● **WHAT YOU ARE ASKED TO DO**: Copy each line of the material beneath that holds the word "auch".

● **DATA PROVIDED**:
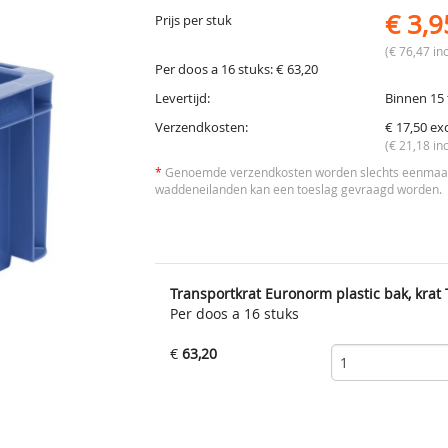
€ 3,9
Prijs per stuk
(€ 76,47 inc
Per doos a 16 stuks: € 63,20
Levertijd:
Binnen 15 
Verzendkosten:
€ 17,50 ex
(€ 21,18 inc
*
Genoemde verzendkosten worden slechts eenmaal 
waddeneilanden kan een toeslag gevraagd worden.
Transportkrat Euronorm plastic bak, kra
Per doos a 16 stuks
€
63,20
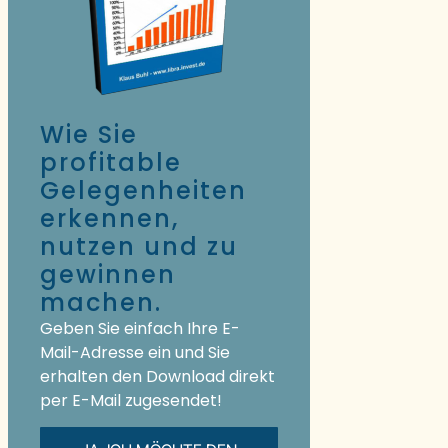
Wie Sie
profitable
Gelegenheiten
erkennen,
nutzen und zu
gewinnen
machen.
Geben Sie einfach Ihre E-
Mail-Adresse ein und Sie
erhalten den Download direkt
per E-Mail zugesendet!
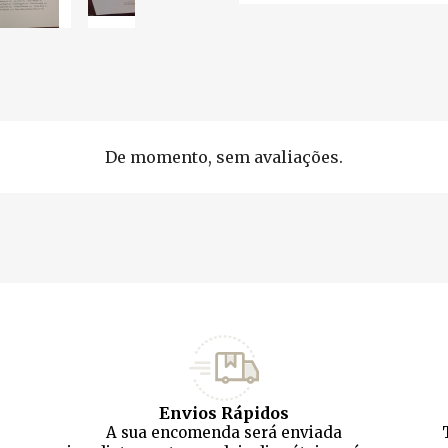
De momento, sem avaliações.
Envios Rápidos
A sua encomenda será enviada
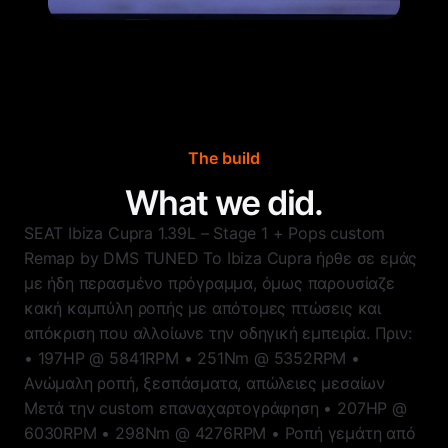
The build
What we did.
SEAT Ibiza Cupra 1.39L – Stage 1 + Pops custom
Remap by DMS TUNED Το Ibiza Cupra ήρθε σε εμάς
με ήδη περασμένο πρόγραμμα, όμως παρουσίαζε
κακή καμπύλη ροπής με απότομες πτώσεις και
απόκριση που αλλοίωνε την οδηγική εμπειρία. Πριν:
• 197HP @ 5841RPM • 251Nm @ 5352RPM •
Ανώμαλη ροπή, ξεσπάσματα, απώλειες μεσαίων
Μετά την custom επαναχαρτογράφηση • 207HP @
6030RPM • 298Nm @ 4276RPM • Ροπή γεμάτη από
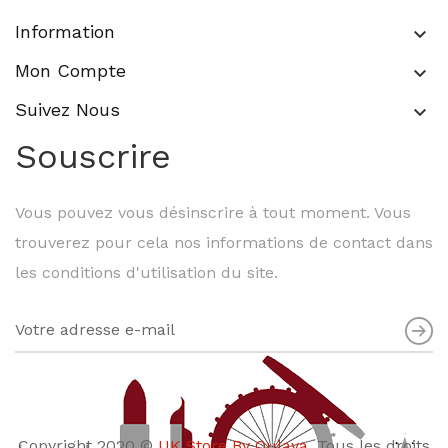
Information
keyboard_arrow_down
Mon Compte
keyboard_arrow_down
Suivez Nous
keyboard_arrow_down
Souscrire
Vous pouvez vous désinscrire à tout moment. Vous
trouverez pour cela nos informations de contact dans
les conditions d'utilisation du site.
Copyright 2020 ©
UK Store By Oulaya
. Tous les droits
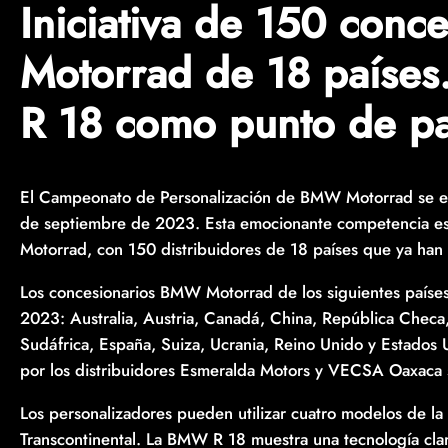
Iniciativa de 150 con
Motorrad de 18 paíse
R 18 como punto de pa
El Campeonato de Personalización de BMW Motorrad se est
de septiembre de 2023. Esta emocionante competencia es 
Motorrad, con 150 distribuidores de 18 países que ya han 
Los concesionarios BMW Motorrad de los siguientes países
2023: Australia, Austria, Canadá, China, República Checa, 
Sudáfrica, España, Suiza, Ucrania, Reino Unido y Estados 
por los distribuidores Esmeralda Motors y VECSA Oaxaca s
Los personalizadores pueden utilizar cuatro modelos de la fa
Transcontinental. La BMW R 18 muestra una tecnología cl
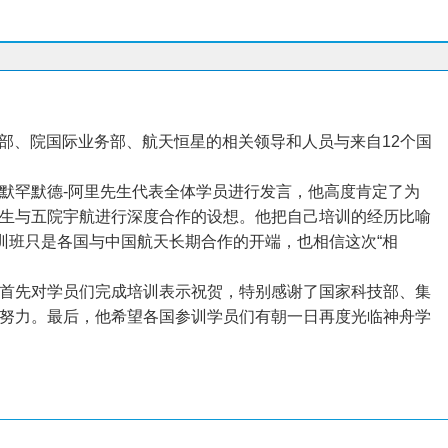
作部、院国际业务部、航天恒星的相关领导和人员与来自12个国
默罕默德-阿里先生代表全体学员进行发言，他高度肯定了为
生与五院宇航进行深度合作的设想。他把自己培训的经历比喻
训班只是各国与中国航天长期合作的开端，也相信这次“相
首先对学员们完成培训表示祝贺，特别感谢了国家科技部、集
努力。最后，他希望各国参训学员们有朝一日再度光临神舟学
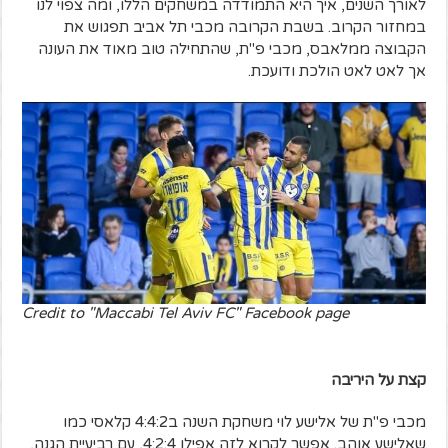
לאורך השנים, איך היא התמודדה במשחקים הללו, ומה צפוי לנו
במחזור הקרוב. בשבת הקרובה מכבי תל אביב תפגוש את
הקבוצה ממלאבס, מכבי פ"ת, שהתחילה טוב מאוד את העונה
אך לאט לאט הולכת ודועכת.
Credit to "Maccabi Tel Aviv FC" Facebook page
קצת על היריבה
מכבי פ"ת של אלישע לוי משחקת השנה ב4:4:2 קלאסי כמו
שאלישע אוהב. אפשר לקרוא לזה אפילו 4:2:4, עם רביעיית הגנה,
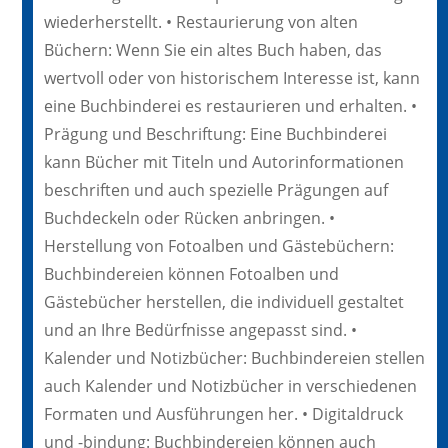
wiederherstellt. • Restaurierung von alten
Büchern: Wenn Sie ein altes Buch haben, das
wertvoll oder von historischem Interesse ist, kann
eine Buchbinderei es restaurieren und erhalten. •
Prägung und Beschriftung: Eine Buchbinderei
kann Bücher mit Titeln und Autorinformationen
beschriften und auch spezielle Prägungen auf
Buchdeckeln oder Rücken anbringen. •
Herstellung von Fotoalben und Gästebüchern:
Buchbindereien können Fotoalben und
Gästebücher herstellen, die individuell gestaltet
und an Ihre Bedürfnisse angepasst sind. •
Kalender und Notizbücher: Buchbindereien stellen
auch Kalender und Notizbücher in verschiedenen
Formaten und Ausführungen her. • Digitaldruck
und -bindung: Buchbindereien können auch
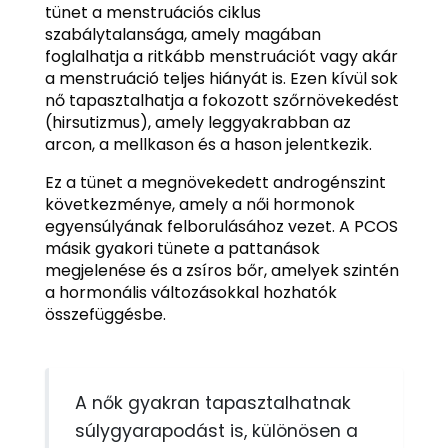
tünet a menstruációs ciklus
szabálytalansága, amely magában
foglalhatja a ritkább menstruációt vagy akár
a menstruáció teljes hiányát is. Ezen kívül sok
nő tapasztalhatja a fokozott szőrnövekedést
(hirsutizmus), amely leggyakrabban az
arcon, a mellkason és a hason jelentkezik.
Ez a tünet a megnövekedett androgénszint
következménye, amely a női hormonok
egyensúlyának felborulásához vezet. A PCOS
másik gyakori tünete a pattanások
megjelenése és a zsíros bőr, amelyek szintén
a hormonális változásokkal hozhatók
összefüggésbe.
A nők gyakran tapasztalhatnak
súlygyarapodást is, különösen a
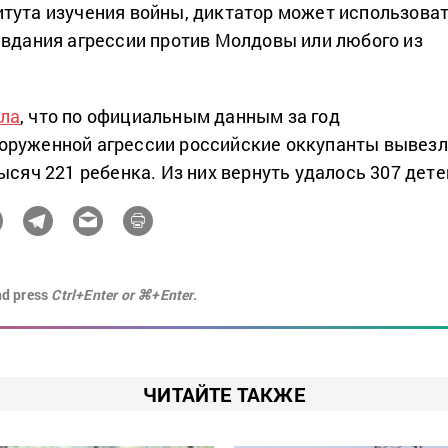
тута изучения войны, диктатор может использова
авдания агрессии против Молдовы или любого из
ла
, что по официальным данным за год
оруженной агрессии российские оккупанты вывез
ысяч 221 ребенка. Из них вернуть удалось 307 дете
nd press
Ctrl+Enter or ⌘+Enter.
ЧИТАЙТЕ ТАКЖЕ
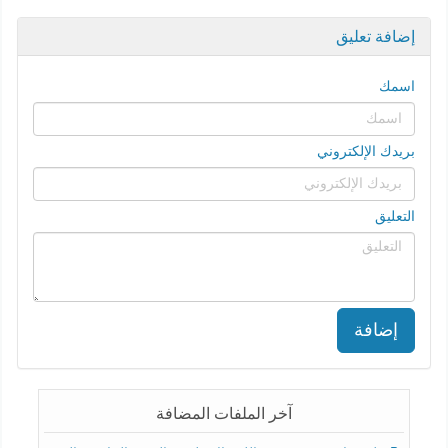
إضافة تعليق
اسمك
بريدك الإلكتروني
التعليق
إضافة
آخر الملفات المضافة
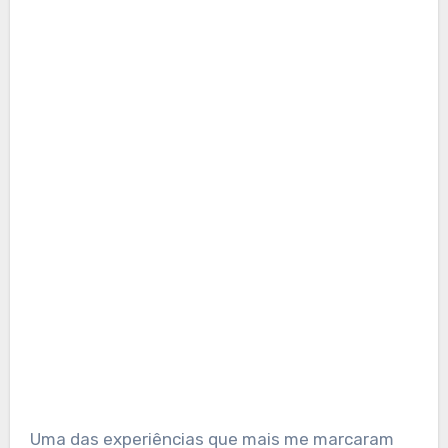
Uma das experiências que mais me marcaram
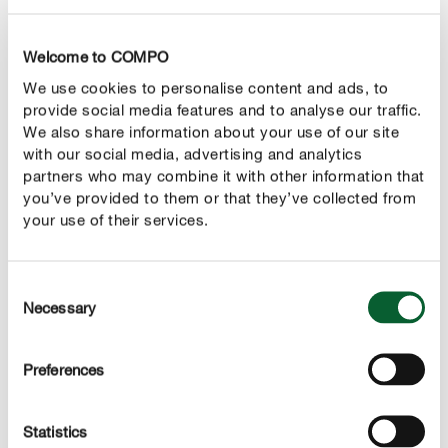
Welcome to COMPO
We use cookies to personalise content and ads, to
provide social media features and to analyse our traffic.
We also share information about your use of our site
with our social media, advertising and analytics
partners who may combine it with other information that
you’ve provided to them or that they’ve collected from
your use of their services.
Consent
Necessary
Selection
Preferences
2
Przygotuj podłoże
Statistics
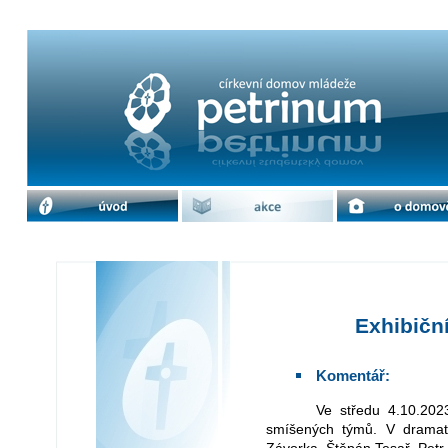
Exhibiční utkání ve volejbale | cdm 
úvod
akce
o domově
Exhibiční
Komentář:
Ve středu 4.10.2023 se uskutečnilo tradiční volejbalové utkání
smíšených týmů. V dramati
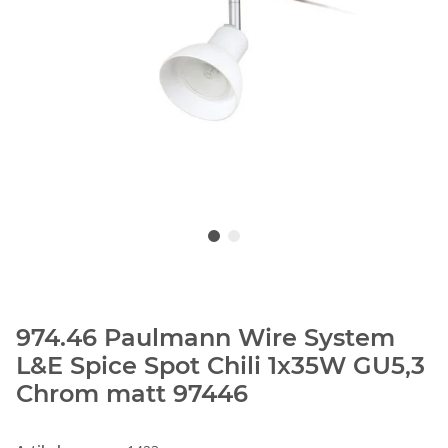
974.46 Paulmann Wire System
L&E Spice Spot Chili 1x35W GU5,3
Chrom matt 97446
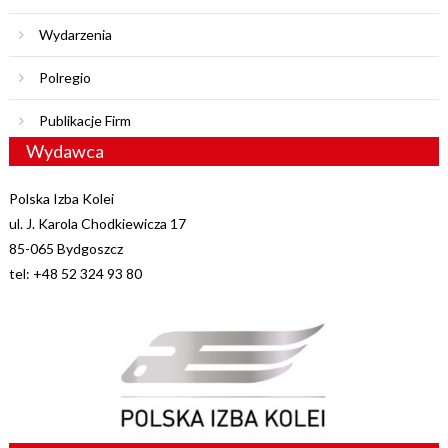
Wydarzenia
Polregio
Publikacje Firm
Wydawca
Polska Izba Kolei
ul. J. Karola Chodkiewicza 17
85-065 Bydgoszcz
tel: +48 52 324 93 80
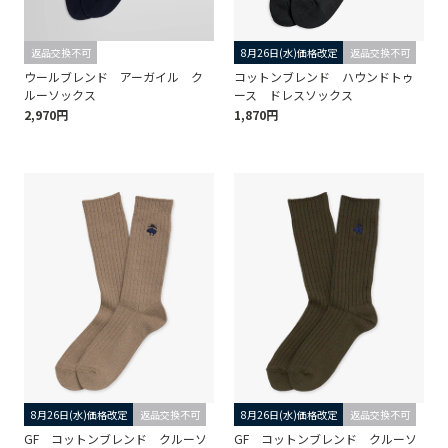
返品交換不可
8月26日(水)価格改定
返品交換不可
ウールブレンド アーガイル ク
コットンブレンド ハウンドトゥ
ルーソックス
ース ドレスソックス
2,970円
1,870円
8月26日(水)価格改定
返品交換不可
8月26日(水)価格改定
返品交換不可
GF コットンブレンド クルーソ
GF コットンブレンド クルーソ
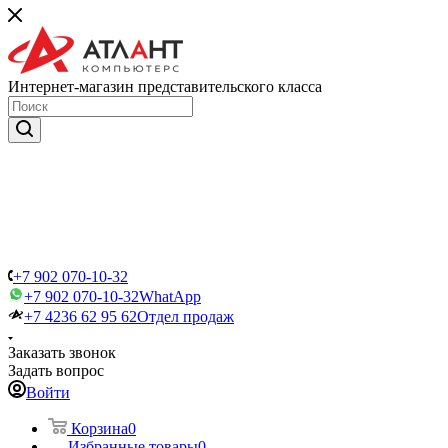
Интернет-магазин представительского класса
+7 902 070-10-32
+7 902 070-10-32
WhatApp
+7 4236 62 95 62
Отдел продаж
Заказать звонок
Задать вопрос
Войти
Корзина
0
Избранные товары
0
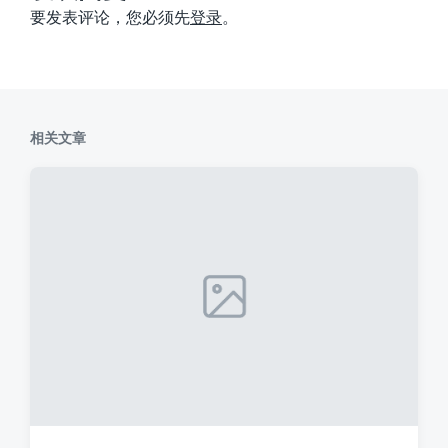
要发表评论，您必须先
登录
。
相关文章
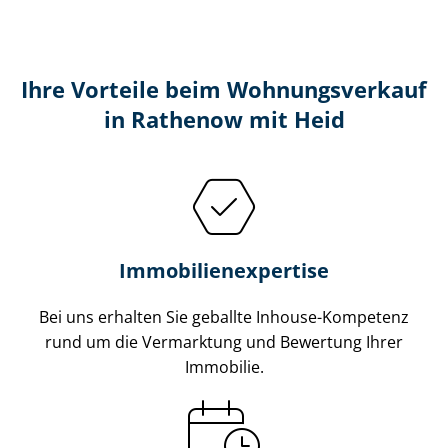
Ihre Vorteile beim Wohnungsverkauf
in Rathenow mit Heid
Im­mo­bi­li­en­ex­per­ti­se
Bei uns erhalten Sie geballte Inhouse-Kompetenz
rund um die Vermarktung und Bewertung Ihrer
Immobilie.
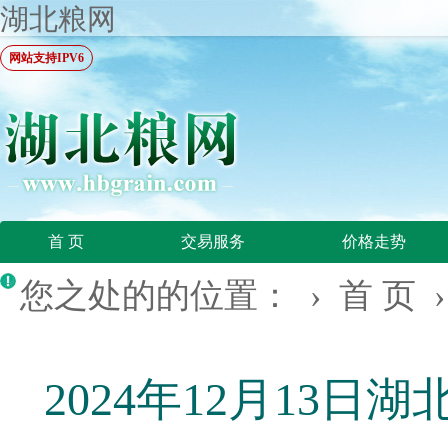
湖北粮网
网站支持IPV6
首 页
交易服务
价格走势
您之处的的位置： ›
首 页
2024年12月13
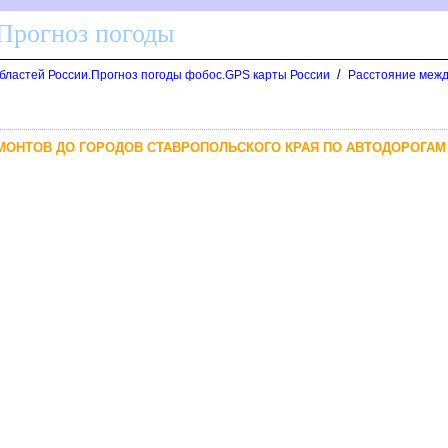
 Прогноз погоды
/
областей России.Прогноз погоды фобос.GPS карты России
Расстояние межд
РМОНТОВ ДО ГОРОДОВ СТАВРОПОЛЬСКОГО КРАЯ ПО АВТОДОРОГАМ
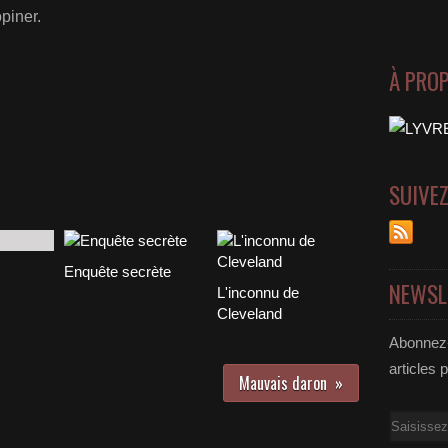
piner.
À PRO
SUIVE
Enquête secrète
NEWSL
L'inconnu de
Cleveland
Abonnez-
articles 
Mauvais daron
Email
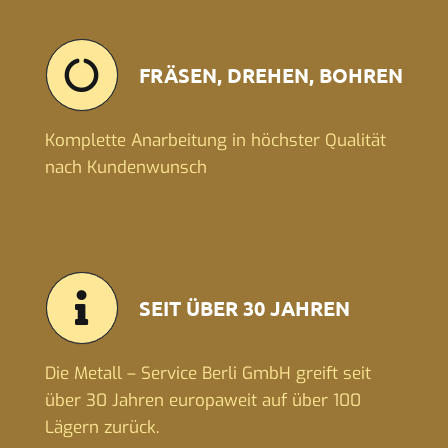
FRÄSEN, DREHEN, BOHREN
Komplette Anarbeitung in höchster Qualität
nach Kundenwunsch
SEIT ÜBER 30 JAHREN
Die Metall – Service Berli GmbH greift seit
über 30 Jahren europaweit auf über 100
Lägern zurück.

● **SOLUTION FOR THIS TASK**:
beschriften und auch spezielle Prägungen auf
auch Kalender und Notizbücher in verschiedenen
und -bindung: Buchbindereien können auch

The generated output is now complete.